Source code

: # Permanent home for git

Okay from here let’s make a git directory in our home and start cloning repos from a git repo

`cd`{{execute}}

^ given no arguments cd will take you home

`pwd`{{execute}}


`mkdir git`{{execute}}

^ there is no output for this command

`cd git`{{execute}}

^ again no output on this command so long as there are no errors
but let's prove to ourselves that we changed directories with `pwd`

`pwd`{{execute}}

### Activity:
Copy out whichever lines of the listing contain the word "home".

### Reply to the exercise:
: # Permanent home for git
Okay from here let’s make a git directory in our home and start cloning repos from a git repo
^ given no arguments cd will take you home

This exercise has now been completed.